It’s now over four weeks since we had any rain in York, as you will surely have noted. That’s bad for allotment holders, but disastrous for farmers growing field crops like wheat, barley and potatoes. Rain water butts will be long empty. Competition with fellow plot holders for a tap connection for hosepipes can get heated. How do we respond? By watering everywhere, watering anywhere, putting our heads in the ever drier soil?
It’s worth remembering the YACIO guidelines, which are that hosepipes should only be used to fill water butts, not to water the ground directly (unless you have a reason to be excepted from that rule). It’s a fairer system for everyone, but it’s also actually better gardening practice. Dampening the surface of your beds with water encourages the plant roots to come to the surface, exposing them to greater heat and drought. We need to encourage plants to get their roots down deep, to where the soil is cooler and there may be some dampness. Waving a hosepipe with spray attachment around just results in a large proportion of the water evaporating, and is no help to growing plants at all. And watering in the middle of the day is similarly wasteful and pointless: it’s best to water early morning or in the evening. The most effective approach is to use watering cans to direct the precious water to the most needy plants, not wetting the leaves as that may cause scorch and immediate evaporation, and watering the soil in a small area around each plant. The most needy plants are those that are fruiting imminently: peas and beans and soft fruits just now, courgettes, tomatoes and squash towards the end of the month.
Take a look at your soil in this dry time: is it looking dull and dusty, or beginning to harden and cake over, or even to crack? These are all signs that the soil is lacking sufficient body and bulk – and probably therefore nutrients too. Make a resolution to care better for your soil over the autumn, winter and early spring, making and applying as much compost as you can. Meanwhile, here and now, after watering apply whatever you can as mulch, and try not to have much bare soil at all. Collect grass cuttings, make another cut of comfrey, surround your courgettes with old woollies (no synthetics), and protect the soil from the drying sun and wind. In permaculture systems, there’s a very effective technique of ‘chop and drop’, whereby you leave your pulled weeds on the surface of the soil to protect it; any resulting seedlings are easy enough to hoe off later in the year.
And on the subject of weeds, have you tried eating some of them?
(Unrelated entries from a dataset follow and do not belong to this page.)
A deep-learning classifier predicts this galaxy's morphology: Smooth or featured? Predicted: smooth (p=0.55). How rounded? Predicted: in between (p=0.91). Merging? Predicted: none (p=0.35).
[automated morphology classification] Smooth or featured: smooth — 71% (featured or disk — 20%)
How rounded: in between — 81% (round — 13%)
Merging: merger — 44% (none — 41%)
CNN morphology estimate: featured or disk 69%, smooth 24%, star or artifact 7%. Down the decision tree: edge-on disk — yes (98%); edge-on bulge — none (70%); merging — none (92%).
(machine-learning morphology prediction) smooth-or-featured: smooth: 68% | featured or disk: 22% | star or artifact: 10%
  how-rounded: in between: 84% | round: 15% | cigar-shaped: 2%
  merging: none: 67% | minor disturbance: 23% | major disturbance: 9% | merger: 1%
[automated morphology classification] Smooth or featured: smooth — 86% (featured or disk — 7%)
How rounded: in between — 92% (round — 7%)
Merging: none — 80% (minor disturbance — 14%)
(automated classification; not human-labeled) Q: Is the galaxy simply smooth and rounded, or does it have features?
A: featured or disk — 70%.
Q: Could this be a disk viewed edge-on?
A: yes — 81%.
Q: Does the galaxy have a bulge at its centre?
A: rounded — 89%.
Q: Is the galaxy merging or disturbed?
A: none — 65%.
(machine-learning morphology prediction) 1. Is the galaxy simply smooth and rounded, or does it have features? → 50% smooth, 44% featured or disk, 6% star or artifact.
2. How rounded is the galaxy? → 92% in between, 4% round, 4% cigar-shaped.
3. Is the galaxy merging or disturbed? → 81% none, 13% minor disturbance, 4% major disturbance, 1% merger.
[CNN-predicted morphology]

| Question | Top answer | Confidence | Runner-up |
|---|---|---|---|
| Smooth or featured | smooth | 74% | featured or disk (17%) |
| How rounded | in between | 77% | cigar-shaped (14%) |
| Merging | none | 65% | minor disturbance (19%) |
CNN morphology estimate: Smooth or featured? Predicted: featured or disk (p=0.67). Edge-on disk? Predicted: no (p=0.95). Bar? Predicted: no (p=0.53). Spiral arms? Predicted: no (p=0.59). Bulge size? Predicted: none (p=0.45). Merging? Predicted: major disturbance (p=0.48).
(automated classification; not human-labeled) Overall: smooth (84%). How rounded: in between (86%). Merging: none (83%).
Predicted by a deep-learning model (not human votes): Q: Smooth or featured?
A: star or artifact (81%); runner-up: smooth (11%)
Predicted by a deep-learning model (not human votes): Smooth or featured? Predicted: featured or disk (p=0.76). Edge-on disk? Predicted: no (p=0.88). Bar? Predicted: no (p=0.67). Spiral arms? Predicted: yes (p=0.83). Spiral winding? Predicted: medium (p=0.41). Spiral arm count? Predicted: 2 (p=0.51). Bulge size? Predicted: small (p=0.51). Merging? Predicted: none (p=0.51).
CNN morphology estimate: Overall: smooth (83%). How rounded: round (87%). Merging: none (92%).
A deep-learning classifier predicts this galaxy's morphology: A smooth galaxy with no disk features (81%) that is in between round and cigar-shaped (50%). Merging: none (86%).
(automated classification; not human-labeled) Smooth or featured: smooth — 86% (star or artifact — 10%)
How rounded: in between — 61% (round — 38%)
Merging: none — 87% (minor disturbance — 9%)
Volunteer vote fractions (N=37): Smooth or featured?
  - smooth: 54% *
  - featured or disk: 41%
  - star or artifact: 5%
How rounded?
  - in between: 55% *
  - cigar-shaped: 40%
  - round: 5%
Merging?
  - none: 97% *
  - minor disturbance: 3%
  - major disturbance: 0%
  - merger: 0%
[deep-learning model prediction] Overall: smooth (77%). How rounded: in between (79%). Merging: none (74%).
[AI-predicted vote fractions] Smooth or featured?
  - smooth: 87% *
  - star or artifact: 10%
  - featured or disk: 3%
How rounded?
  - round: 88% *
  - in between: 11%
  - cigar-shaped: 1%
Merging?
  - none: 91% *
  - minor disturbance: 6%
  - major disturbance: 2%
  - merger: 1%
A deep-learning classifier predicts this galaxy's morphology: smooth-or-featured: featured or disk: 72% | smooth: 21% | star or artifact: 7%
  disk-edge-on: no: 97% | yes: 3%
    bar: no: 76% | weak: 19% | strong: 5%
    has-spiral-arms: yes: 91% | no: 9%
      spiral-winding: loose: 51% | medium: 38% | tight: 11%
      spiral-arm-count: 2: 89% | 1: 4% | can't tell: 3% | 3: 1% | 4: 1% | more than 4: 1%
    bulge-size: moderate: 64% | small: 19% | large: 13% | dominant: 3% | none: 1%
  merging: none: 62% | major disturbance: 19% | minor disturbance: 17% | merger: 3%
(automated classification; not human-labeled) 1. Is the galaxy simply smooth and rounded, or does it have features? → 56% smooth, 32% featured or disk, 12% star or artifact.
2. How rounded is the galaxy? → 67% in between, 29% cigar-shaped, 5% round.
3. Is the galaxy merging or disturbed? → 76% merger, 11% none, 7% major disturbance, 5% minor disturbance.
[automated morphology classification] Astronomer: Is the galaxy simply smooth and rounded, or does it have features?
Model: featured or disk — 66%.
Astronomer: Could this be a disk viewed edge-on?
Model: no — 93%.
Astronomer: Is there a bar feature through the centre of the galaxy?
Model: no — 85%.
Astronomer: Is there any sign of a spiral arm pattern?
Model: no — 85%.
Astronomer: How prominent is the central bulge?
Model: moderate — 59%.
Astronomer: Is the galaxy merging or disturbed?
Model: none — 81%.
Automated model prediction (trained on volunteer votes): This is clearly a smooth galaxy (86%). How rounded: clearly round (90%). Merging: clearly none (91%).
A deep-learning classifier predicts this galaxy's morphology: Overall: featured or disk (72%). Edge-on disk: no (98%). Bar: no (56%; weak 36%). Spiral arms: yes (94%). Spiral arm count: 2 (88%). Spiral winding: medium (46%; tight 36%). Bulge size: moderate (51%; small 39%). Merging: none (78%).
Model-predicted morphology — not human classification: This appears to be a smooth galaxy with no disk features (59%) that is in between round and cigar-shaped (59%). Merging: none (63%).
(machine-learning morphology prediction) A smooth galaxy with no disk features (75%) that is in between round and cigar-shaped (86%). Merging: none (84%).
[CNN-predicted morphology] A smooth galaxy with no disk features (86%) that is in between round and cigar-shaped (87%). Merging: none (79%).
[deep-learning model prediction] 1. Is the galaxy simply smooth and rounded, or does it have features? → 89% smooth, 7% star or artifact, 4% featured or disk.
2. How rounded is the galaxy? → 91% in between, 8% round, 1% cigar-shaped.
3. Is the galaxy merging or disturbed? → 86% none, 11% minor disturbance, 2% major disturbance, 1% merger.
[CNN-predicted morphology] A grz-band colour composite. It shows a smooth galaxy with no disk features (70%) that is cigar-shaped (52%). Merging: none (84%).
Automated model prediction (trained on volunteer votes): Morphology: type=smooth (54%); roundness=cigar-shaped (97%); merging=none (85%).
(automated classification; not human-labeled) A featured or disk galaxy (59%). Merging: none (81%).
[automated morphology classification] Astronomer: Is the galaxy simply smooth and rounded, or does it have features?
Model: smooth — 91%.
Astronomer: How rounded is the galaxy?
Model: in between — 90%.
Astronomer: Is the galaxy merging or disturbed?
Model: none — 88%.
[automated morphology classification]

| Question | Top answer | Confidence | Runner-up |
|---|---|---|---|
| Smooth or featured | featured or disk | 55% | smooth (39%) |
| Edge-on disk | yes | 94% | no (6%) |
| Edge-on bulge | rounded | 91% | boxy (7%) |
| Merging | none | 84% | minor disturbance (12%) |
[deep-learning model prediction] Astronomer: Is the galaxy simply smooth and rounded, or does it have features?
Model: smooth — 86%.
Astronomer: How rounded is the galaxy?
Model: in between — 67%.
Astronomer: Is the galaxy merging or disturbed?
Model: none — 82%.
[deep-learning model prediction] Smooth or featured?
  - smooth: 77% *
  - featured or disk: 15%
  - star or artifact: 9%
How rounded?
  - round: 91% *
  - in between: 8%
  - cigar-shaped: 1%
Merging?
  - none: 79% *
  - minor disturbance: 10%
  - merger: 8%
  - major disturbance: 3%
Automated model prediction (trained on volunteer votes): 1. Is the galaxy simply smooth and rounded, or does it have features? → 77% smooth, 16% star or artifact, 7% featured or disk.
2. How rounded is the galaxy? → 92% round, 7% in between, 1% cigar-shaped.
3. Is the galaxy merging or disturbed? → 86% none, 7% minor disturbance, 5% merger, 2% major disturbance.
We are still in the hungry gap, and fresh greens are at a premium. Many so called weeds are really rich in valuable minerals, as well as being tasty. Make sure you use a good guide to what is and isn’t edible, of course, but enjoy surprising harvests to enhance your meals. Fat hen (in the family Chenopodicaeae, like some spinaches) is fresh and succulent just now, and there’s a very attractive red leaved one to add colour to your salads or cooked very briefly like young spinach. Likewise sorrels (including a red veined one), dandelion leaves (rich in potassium), and chickweed. And there are lovely flowers to eat too: bright orange and yellow calendula and nasturtiums, and the starry blue flowers of borage, and of course lovely elder flowers. So even if your crops are slow to come in this hard dry time, there will be some good eatings to be had on your plot.